It's called a Hydrogen Fuel Cell and you can't even mention it without Tesla owners and the environmental lobby screeching in outrage.
A hydrogen fuel cell is just one type of battery. It's a crappy type of battery because it's a monumentally wasteful way of transferring energy from one place to another. "The environmental lobby" you refer to is right about it. Wrong about many things, but right about this.
Advocates of fuel cells like to view the final energy conversion process alone, but that is just plain wrong. Even that part isn't very good in terms of efficiency, but it is the best part. The rest is far, far worse. Firstly, there's obtaining elemental hydrogen in the first place. Sure, hydrogen is superabundant pretty much everywhere. But it's all bonded to other elements. Breaking that bond requires far more energy than you get from running the hydrogen through a fuel cell - it's an extremely inefficient form of energy transportation. But that's only the start of it. You have to move the hydrogen from where it's manufactured to refuelling stations, which requires more energy. In addition, there's the issue of storing hydrogen. Its density at atmospheric pressure and temperature is so low that it's ludicrously impractical to store it, so it either has to be stored under very high pressure or at very low temperature. Both require even more energy and introduce additional hazards. On top of that, it's fundamentally difficult to store hydrogen at all because it seeps through most containers and damages many materials. It's fundamentally easier and more efficient to move energy in the form of electricity than in the form of hydrogen. Finally, there's the requirement for rare materials for catalysts, which would prevent hydrogen fuel cells from being used on a large scale anyway even if all the other problems somehow disappeared.
There are some theoretically possible scenarios in which hydrogen fuel cells would be viable, but they don't exist in practice and might never do. You'd need such an abundance of surplus electricity that you don't have to care about wasting loads of it on manufacturing elemental hydrogen, maintaining it at extremely low temperatures all the time and pumping it around. Even if you somehow discovered a far less inefficient way of breaking the bonds between hydrogen and other elements, you'd still need a big surplus of electricity to waste on maintaining huge quantities of hydrogen at very low temperatures all the time and pumping it around.
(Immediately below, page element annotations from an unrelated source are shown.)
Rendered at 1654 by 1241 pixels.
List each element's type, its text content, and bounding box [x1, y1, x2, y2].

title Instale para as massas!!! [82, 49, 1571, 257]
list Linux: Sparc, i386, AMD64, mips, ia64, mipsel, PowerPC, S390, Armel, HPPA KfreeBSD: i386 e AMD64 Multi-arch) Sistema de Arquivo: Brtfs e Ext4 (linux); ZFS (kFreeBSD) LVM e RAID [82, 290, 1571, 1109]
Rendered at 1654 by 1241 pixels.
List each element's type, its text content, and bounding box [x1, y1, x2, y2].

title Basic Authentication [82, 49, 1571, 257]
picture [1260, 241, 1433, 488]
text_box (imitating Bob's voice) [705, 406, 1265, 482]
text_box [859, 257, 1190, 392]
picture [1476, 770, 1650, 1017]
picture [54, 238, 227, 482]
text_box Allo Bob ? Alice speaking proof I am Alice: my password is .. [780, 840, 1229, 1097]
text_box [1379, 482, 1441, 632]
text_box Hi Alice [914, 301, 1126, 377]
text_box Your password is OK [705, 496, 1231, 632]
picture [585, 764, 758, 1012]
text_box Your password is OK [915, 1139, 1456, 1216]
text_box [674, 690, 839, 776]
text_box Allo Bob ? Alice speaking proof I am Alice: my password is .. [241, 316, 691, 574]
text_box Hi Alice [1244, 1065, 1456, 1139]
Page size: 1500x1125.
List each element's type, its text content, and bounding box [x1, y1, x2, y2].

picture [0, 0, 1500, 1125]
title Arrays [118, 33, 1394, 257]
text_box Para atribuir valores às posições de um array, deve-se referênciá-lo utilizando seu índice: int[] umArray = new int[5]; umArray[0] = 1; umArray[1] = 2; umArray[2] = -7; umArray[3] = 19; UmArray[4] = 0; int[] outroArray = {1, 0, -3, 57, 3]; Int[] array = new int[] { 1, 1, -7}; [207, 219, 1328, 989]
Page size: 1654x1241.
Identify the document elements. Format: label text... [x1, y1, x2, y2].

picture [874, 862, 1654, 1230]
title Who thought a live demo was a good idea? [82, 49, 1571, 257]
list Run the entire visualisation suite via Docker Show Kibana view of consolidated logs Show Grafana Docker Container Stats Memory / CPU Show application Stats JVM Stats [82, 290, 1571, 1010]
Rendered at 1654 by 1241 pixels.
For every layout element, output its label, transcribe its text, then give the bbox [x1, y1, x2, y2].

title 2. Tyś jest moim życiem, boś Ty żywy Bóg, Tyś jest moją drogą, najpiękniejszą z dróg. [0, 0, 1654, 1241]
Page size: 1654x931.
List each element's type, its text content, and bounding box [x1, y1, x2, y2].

That sort of scenario might exist as a side effect of practical nuclear fusion, if that ever exists. Even in such a favourable hypothetical scenario, what would be the point? It's just another type of battery and not a very good one at that. Why create a massive infrastructure for it when there's already one that works for moving electricity around in the form of electricity?
Hydrogen fuel cells are like flying cars - great for sci-fi programs with enough suspension of disbelief but not a good idea in the real world.
I'd actually like to go in a different direction to the OP. Sub-orbital flights would be fantastic and I'd love to see them. But what I'd love to see would be airships. Sure, you'd take a whole day to get to the East Coast, but you'd be doing it in something the equivalent of a cruise ship. Imagine travelling to America or the near East not in a cramped little seat but in a small cabin with a bed and a desk. Or having a small café / restaurant on board. Imagine being able to go outside and have a walk around during your flight. Airships are much slower than jets. But they have tremendous load capacity and are far more economical. Or would be at scale. They also have a valuable potential niche in freight. Various people have taken a crack at getting airships going again but getting investment is hard. The Hindenburg really altered the course of history for the worse, imo.
That's an interesting idea. I think it could be sold as a luxury. Not just in the obvious terms of the conditions during the flight, but also in terms of the time taken. The much longer flight time could be marketed as a status symbol - you're rich enough to not have to hurry. On shorter flights in many areas it could be pitched against driving. I think that would fly very well (every pun intended!) in places where relatively long journeys by car aren't particularly rare. The USA, for example. The travel time would be comparable but the airship could be a much more comfortable way to travel. The airship would be a bit faster, but there would be some additional travel time to and from airship ports. Generally comparable overall, I think.
I think airships are arguably more viable than sub-orbital hypersonic flights. Sure, they reduce the
flight time a fair bit, but they reduce the
travel time by a much smaller proportion. You still have to travel from where you are to the airport, go through all the embarking procedure, go through all the disembarking procedure and travel from the airport to where you want to go. If it's urgent, well, use video conferencing instead. That's vastly faster. So where's the market? That's largely why we don't still have supersonic passenger flight. We used to (Concorde) and we easily could again, but it's not worth it.